YOUR ASSIGNMENT – In the listing below, the lines from the first through the one with "left eye: (912, 159)" are to be copied word for word.
(DATA RECORDS)
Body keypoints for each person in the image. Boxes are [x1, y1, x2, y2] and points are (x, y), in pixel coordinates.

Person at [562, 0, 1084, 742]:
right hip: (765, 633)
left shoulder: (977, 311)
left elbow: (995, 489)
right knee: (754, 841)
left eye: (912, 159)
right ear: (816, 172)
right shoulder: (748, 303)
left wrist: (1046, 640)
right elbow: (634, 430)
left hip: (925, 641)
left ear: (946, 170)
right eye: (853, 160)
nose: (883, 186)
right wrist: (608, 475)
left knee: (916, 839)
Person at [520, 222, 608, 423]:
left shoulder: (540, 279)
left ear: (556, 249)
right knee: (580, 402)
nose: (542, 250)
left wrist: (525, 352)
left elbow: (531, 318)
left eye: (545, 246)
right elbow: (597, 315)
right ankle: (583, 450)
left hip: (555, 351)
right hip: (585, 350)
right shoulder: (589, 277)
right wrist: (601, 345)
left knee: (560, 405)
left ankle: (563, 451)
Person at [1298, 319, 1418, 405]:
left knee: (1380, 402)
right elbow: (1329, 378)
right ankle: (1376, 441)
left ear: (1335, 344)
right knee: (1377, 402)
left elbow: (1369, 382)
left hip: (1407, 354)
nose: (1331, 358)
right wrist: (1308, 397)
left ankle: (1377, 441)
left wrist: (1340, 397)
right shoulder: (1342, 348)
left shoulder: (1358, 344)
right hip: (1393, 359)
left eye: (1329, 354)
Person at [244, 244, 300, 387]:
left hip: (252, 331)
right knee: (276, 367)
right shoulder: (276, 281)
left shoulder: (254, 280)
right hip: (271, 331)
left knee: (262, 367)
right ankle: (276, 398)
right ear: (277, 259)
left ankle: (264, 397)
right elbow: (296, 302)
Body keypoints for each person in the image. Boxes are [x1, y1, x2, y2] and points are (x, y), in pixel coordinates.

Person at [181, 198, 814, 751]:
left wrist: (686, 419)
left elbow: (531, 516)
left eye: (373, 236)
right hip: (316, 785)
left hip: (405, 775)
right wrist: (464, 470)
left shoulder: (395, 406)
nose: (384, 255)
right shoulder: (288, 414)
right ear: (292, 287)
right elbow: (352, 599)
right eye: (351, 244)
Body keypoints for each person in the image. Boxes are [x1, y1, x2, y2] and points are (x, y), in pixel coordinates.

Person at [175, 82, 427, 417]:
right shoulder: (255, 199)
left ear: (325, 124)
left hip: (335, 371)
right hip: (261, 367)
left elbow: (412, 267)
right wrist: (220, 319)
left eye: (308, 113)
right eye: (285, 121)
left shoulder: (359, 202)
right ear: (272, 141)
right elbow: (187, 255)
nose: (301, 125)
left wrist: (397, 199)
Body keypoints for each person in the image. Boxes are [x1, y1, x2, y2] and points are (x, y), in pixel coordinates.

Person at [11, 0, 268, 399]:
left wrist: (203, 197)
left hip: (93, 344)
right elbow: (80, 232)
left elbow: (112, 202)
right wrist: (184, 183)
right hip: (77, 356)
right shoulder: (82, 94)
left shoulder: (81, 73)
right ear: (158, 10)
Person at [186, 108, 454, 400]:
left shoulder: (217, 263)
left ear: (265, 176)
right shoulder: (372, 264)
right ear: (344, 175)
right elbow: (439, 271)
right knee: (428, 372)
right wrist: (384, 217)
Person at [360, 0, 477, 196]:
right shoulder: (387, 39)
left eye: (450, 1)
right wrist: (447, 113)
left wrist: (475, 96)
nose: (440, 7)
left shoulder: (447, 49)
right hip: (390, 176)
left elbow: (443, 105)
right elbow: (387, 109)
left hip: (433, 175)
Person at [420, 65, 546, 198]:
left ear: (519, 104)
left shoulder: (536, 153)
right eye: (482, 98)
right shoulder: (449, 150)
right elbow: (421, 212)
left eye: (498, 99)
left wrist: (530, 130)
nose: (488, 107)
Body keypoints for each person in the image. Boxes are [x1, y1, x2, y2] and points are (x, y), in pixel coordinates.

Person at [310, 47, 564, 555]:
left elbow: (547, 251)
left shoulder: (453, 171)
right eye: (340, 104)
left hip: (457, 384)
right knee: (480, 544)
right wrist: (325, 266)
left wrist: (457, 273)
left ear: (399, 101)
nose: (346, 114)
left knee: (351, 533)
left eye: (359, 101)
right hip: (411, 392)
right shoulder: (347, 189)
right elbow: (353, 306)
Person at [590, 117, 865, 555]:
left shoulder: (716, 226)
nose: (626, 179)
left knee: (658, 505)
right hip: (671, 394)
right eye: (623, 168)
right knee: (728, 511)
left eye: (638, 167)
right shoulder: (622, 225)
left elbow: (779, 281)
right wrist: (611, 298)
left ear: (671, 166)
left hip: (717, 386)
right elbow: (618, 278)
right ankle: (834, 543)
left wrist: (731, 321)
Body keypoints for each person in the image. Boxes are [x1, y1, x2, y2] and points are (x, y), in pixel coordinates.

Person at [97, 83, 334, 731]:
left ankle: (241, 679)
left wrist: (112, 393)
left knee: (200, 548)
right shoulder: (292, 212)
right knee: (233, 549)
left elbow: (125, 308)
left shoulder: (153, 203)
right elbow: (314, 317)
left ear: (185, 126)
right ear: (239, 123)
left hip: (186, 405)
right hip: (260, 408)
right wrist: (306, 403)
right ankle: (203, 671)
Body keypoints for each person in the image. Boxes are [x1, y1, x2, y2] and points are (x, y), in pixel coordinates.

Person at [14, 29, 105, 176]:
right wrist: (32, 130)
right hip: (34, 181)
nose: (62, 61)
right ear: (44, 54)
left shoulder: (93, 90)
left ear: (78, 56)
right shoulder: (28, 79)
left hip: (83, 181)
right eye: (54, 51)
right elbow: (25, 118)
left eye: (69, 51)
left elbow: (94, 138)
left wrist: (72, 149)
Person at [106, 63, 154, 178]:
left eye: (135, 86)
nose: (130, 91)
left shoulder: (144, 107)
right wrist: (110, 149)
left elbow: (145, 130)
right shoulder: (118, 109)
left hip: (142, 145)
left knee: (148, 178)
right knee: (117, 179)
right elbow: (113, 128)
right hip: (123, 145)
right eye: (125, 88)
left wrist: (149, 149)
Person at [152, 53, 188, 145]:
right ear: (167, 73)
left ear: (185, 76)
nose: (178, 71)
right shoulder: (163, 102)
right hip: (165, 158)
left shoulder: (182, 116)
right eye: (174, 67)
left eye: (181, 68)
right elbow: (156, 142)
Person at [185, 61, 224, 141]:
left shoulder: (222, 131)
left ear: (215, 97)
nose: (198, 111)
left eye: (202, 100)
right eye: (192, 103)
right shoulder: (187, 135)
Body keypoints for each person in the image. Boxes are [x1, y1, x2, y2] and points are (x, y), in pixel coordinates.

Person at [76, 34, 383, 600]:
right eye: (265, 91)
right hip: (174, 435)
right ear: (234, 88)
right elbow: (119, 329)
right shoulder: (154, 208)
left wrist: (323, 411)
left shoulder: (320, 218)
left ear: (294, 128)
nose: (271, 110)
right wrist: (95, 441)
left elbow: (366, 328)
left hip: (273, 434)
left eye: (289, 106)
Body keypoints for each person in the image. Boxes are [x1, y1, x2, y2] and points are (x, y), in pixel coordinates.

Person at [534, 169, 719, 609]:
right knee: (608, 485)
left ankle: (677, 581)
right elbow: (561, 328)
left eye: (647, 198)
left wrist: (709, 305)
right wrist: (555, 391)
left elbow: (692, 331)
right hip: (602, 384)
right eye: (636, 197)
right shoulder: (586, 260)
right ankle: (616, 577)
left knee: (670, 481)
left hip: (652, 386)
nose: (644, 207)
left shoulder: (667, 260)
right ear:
(End DATA RECORDS)
RESULT OF THIS EXERCISE –
Body keypoints for each person in the image. Boxes are [x1, y1, x2, y2] and points are (x, y), in pixel coordinates.

Person at [562, 0, 1084, 742]:
right hip: (765, 633)
left shoulder: (977, 311)
left elbow: (995, 489)
right knee: (754, 841)
left eye: (912, 159)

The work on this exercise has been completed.